There is a demand cascade in the housing market. If there is a shortage of luxury high-rise apartments with views, then you move to the top of Russian Hill. But if you can’t afford Russian Hill, then you move to North Beach. If you can’t North Beach, then you move to Duboce Triangle. If you wanted to be in Duboce, but you can’t afford it, then you go to Bernal. Then you go to the Excelsior, then Oakland, then Daly City. It’s this demand cascade that pushes every rung down. You have families in single-room occupancy units in the Tenderloin now, and whoever used to be in the Tenderloin is now homeless.

I believe that there is no conflict between maximizing production of market-rate housing and maximizing production of affordable housing. We must do both.

RJ: San Francisco may be an extreme case, but I imagine this issue is playing out across a number of cities and regions in the U.S. Do you have examples of other places where the housing market functions better?

GM: I think Seattle is a really interesting comparison. It’s similar : huge tech boom, water-constrained, an old city that people love. But Seattle has made a different set of choices, namely to accept more development, more physical change. Over the past 20 years they have produced two to three times as much housing as we have, per capita.
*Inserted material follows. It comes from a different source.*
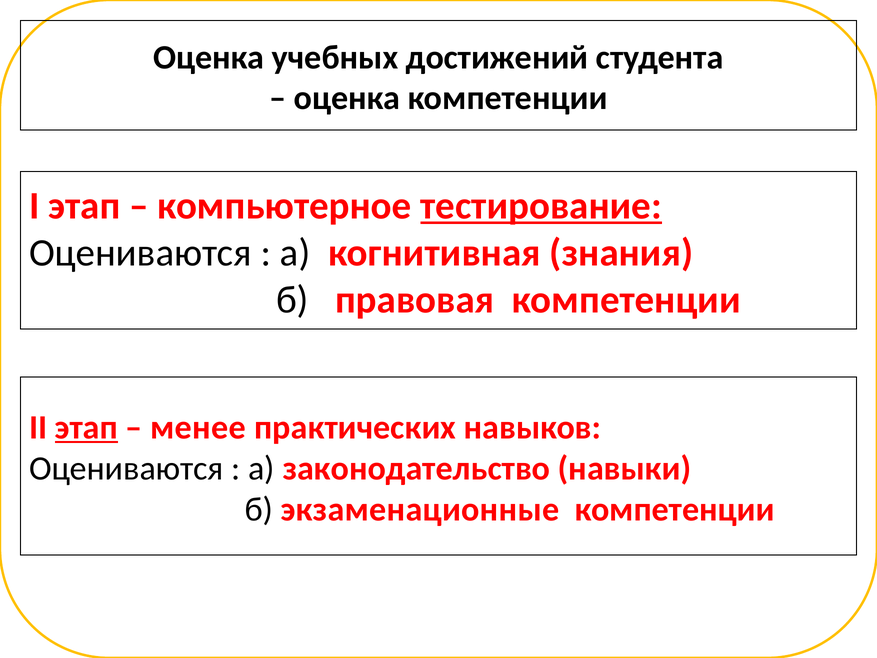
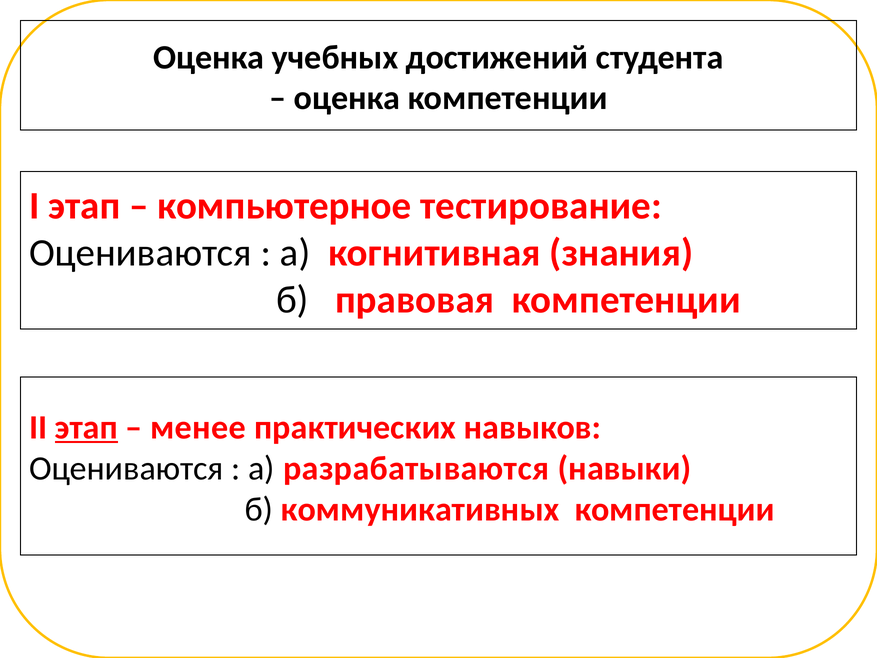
тестирование underline: present -> none
законодательство: законодательство -> разрабатываются
экзаменационные: экзаменационные -> коммуникативных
As a result, it’s a bit cheaper. It’s not utopia, but their land use politics are virtually the opposite of ours.

Portland is another interesting example, because Oregon has regionalized land use decisions. The region produces plans and every city’s zoning and permitting plan must be consistent with it. They’ve taken away the ability of cities to say “no” to housing. You can keep your local control over land use as long as you’re building as much as the state says you need to build. If you don’t hit those housing targets, then you don’t have control any more.

RJ: It seems unlikely that public agencies alone will resolve the homelessness issue in San Francisco. How might philanthropy, with greater agility and targeted investment, contribute to a solution?

GM: There is so much that funders can do on a systems level. First of all, we don’t have a unified, by-name database of homeless people. People have been trying for years to have this. Many other cities have one. It’s solvable. I don’t want to trivialize how hard that is. If it wasn’t hard, it already would have been done, but it’s an area that I could see Tipping Point getting involved in. It’s to the point where we don’t know if programs like former mayor Gavin Newsom’s Care Not Cash was successful — or we can’t pull down federal dollars allocated to specific populations like veterans, because we simply don’t have the information we need.

Then there is this theory of a housing ladder that several Tipping Point grantees follow. If you are homeless and you enter the Navigation Center on 16th and Mission, you work with a case manager, and when a slot opens up, you enter an organization like Community Housing Partnership or Catholic Charities. The idea is to support people to get off the streets and provide certain services, then gradually they will rely less and less on that support, until they are fully self-sufficient and can find housing in the market.

In order for this theory to scale, we need to be moving people out of the subsidized units into the un-subsidized portion of the market and be disciplined in tracking and testing. We need to know what happens between stages and what the patterns of exits are: What does it take for somebody to get to the next stage and the stage after that? How do we hold organizations accountable and how many outcomes they can achieve at each level? It’s an empirical question, and Tipping Point can be the owner of that knowledge.

We can’t be content with crossing our fingers that clients’ readiness and available housing supply will both grow over time. Policy change can fix the housing market and make housing less expensive  —  that’s totally within our control at the city level. We need funders to help with those efforts and continue to grow the resources on the subsidized side. This system will take time to understand and refine, and organizations that work in the housing and homelessness space should be upfront about that. If you can’t deal with a longer timeline, you shouldn’t give to the systems-change work.